We are going to have to relate quite differently to our neighbouring town centre parish. The appointment of a new Priest-in-Charge and Area Dean was announced yesterday when I was covering the main service at what is now Grimsby Minister, and the people there were told he should be with us in September. We look forward to welcoming him.

Three of the phrases in that opening paragraph are significant, and appear to be part of a cumulative plan by the Area Bishop being put in place piece by piece with different levels of consultation and collaborative planning.

Designating Grimsby Parish Church as a Minster built on the work of the previous incumbent’s commitment to the civic role and world facing ministry of the church and his work as a valued member of the local authority’s Local Strategic Partnership. Momentum hasn’t been lost during the vacancy and taking forward things like a new shop and major art displays have been impressive. There are quite different models of Minister out there from those where a centrally based ‘college of priests’ sends out resources to a wider area to those where central specialist provision complements the work of neighbouring parishes, and it will be interesting to learn what the new incumbent thinks the role of this particular Minister should be. Those involved in the Minster’s educational outreach have written to at least some of the Primary Schools in this parish not only advertising things we could not offer but also things which we do, which was an unfortunate small cloud on the horizon.

We are told that suspending presentation of a Rector to the whole Great Grimsby Team and appointing a Priest-in-Charge instead is to leave open the possibility that a review of the use and deployment of ministry in the parish and how this affects ministry in the town might result in proposals for pastoral reorganisation. The legal process of consulting about the suspension hadn’t been completed when the advert for the post as Priest-in-Charge appeared, which I assume is a little unusual. Sensitive readers will understand that I’ve been expressing more anxiety about being properly involved in developing and being part of the review process.
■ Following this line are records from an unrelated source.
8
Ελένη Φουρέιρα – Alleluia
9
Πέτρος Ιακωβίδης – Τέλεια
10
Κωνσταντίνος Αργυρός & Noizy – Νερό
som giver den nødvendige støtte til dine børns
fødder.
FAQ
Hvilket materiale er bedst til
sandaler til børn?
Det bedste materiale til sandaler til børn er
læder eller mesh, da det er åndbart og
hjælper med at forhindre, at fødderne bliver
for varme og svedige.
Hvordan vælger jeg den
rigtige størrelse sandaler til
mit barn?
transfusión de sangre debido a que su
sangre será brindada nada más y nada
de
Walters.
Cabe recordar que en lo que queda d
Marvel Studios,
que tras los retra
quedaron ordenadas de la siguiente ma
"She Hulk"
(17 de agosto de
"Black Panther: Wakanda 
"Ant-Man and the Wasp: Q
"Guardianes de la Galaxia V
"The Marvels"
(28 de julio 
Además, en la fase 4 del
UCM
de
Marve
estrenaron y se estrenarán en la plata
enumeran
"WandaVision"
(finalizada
The new post of Area Dean for the whole unitary authority of North East Lincolnshire parallels an appointment just made at the largest church in Scunthorpe for the neighbouring unitary authority of North Lincolnshire. The job description (which we were sent for comment just as it was going out to applicants) highlights two roles. That of representing the church in the civic, commercial and third sector life of North East Lincolnshire sits very well with the potential role of the Minister, although it will need handling sensitively alongside the job description of the Industrial Missioner (although not as much as in North Lincolnshire where it is in fact the Industrial Missioner who has been the valued member of its Local Strategic Partnership). That of being part of the creative strategic development of mission and ministry across the area as we respond to changing patterns of church life is again one about which it will be interesting to learn what the new incumbent thinks as he develops it alongside well established neighbours.
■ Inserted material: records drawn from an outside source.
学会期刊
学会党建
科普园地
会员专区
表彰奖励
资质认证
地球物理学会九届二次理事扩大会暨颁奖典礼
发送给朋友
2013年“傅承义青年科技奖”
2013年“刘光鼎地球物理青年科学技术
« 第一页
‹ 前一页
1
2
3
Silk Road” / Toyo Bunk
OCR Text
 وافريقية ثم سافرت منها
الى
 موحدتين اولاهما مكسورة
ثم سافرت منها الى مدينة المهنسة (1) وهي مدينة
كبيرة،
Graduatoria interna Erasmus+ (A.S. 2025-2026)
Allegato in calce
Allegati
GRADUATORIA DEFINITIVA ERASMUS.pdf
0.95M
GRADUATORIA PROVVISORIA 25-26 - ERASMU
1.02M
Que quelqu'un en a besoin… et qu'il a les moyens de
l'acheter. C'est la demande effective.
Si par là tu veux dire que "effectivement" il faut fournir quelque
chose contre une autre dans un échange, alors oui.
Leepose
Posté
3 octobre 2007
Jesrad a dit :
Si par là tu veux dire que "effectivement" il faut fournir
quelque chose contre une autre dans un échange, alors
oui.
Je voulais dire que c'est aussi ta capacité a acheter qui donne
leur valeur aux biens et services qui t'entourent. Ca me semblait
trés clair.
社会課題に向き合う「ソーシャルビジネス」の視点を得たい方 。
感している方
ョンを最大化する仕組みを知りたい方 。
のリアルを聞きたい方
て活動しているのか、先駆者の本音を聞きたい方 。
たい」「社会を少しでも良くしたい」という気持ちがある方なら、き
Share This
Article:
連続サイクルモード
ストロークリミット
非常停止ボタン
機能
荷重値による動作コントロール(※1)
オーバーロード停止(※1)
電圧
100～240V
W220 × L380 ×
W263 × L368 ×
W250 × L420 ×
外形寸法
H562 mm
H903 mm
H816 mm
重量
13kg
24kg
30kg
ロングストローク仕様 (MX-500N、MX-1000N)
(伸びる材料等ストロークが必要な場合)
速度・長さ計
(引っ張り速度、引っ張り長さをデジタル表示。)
The Area Dean job description refers to a fourth part of the cumulative plan. It says the new priest ‘will be “released” from their pastoral ministry by the Grimsby Team becoming a “hub” for the training and formation of those new in ministry... the formation of the curates is being designed to model collaboration within the [two North East Lincolnshire] deaneries’. This is something well worth a separate post at some point. He would, of course, also be further released from his pastoral ministry if the review process results in detaching responsibility for the wider Team Ministry (including 30,000 parishioners, three daughter churches and some of the most deprived areas of town) which may well be part of the cumulative plan.

Rather than be defensive or destructive, and rather than gossip and speculate, the Parochial Church Council in this parish recently agreed to offer him an early invitation to come and talk about what he thinks he has been asked to do and how we might best work together as he begins to do it. Interesting times.

Meanwhile, the latest fallen gravestone in St Michael’s is this one from 1943 near the south door. Lily Hubbard died in 1943 aged twenty-four and is buried next to her sister Alma who died in 1940 aged nineteen. The fall of Lily's gravestone drew my attention for the first time to the fact that it has words in Dutch on it: ‘Wel te rusten, lieveling’ (‘Sleep well, darling’); there must be a story behind that.